Segundo fontes diplomáticas ouvidas pela reportagem, a exclusão dos EUA reflete a insatisfação de diversos governos com o que consideram um retrocesso democrático no país, especialmente após os eventos de 6 de janeiro de 2021 e as recentes decisões da Suprema Corte que restringiram direitos civis. Países como França, Alemanha, Canadá e Japão estariam entre os participantes, enquanto a Rússia e a China também não foram convidadas, em uma tentativa de focar em nações consideradas democracias plenas.
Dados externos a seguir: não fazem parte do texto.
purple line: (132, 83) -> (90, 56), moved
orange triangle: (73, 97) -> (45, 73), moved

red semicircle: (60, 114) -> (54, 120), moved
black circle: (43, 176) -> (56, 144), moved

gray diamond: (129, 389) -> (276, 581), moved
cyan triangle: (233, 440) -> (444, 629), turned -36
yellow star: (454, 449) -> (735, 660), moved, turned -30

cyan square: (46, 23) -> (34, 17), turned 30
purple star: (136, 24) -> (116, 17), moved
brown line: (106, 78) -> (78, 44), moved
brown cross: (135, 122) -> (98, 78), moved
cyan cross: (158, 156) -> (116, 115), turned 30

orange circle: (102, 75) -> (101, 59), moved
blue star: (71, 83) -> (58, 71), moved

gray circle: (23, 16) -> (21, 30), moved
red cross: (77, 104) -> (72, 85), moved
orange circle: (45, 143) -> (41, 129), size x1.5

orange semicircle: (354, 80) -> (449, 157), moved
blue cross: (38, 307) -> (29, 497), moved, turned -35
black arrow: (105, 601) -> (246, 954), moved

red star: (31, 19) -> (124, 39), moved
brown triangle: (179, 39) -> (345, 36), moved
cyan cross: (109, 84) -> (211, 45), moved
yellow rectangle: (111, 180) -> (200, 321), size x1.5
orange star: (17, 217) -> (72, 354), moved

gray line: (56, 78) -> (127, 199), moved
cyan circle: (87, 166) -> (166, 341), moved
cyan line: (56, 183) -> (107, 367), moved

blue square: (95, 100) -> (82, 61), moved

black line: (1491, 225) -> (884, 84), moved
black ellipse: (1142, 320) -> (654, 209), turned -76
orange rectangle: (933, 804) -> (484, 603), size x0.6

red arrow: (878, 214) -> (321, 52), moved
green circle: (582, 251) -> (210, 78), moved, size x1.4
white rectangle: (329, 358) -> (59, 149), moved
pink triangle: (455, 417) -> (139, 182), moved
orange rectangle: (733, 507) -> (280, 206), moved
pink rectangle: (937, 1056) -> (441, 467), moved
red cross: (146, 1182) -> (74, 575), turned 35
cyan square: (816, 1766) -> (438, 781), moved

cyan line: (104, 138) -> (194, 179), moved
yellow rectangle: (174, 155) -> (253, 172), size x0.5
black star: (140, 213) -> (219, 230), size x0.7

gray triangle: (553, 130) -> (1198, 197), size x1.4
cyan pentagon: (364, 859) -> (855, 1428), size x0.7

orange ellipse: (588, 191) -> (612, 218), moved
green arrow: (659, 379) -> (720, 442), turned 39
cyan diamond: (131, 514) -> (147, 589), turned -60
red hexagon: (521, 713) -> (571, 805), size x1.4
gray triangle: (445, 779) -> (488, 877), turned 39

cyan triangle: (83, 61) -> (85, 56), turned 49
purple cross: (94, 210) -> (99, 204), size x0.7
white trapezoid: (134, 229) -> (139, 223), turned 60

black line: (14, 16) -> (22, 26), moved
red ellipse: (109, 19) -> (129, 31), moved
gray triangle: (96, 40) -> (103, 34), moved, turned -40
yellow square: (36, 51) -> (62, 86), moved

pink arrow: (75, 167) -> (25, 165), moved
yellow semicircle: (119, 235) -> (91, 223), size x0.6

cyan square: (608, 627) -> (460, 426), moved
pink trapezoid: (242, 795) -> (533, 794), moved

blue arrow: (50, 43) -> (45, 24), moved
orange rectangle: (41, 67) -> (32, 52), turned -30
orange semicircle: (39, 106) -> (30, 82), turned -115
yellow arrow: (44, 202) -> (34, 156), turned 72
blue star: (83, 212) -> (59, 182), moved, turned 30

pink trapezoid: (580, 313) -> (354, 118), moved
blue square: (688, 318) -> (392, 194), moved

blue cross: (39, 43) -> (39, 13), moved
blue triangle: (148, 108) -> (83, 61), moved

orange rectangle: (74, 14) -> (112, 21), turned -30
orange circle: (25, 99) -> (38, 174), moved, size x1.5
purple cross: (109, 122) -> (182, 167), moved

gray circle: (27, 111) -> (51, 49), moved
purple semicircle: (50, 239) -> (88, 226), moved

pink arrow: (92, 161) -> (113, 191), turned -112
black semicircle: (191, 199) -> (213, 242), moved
O Brasil, que assume a liderança do encontro, busca reafirmar seu papel como ator global na defesa da democracia. O Itamaraty não se pronunciou oficialmente, mas nos bastidores a decisão é vista como um recado ao governo Trump, que tem adotado uma postura crítica a organismos multilaterais e acordos internacionais.
A reunião deve gerar uma declaração conjunta reafirmando compromissos com eleições livres, estado de direito e liberdade de imprensa. A ausência americana, no entanto, levanta dúvidas sobre a capacidade do evento de produzir avanços concretos em um cenário geopolítico cada vez mais fragmentado.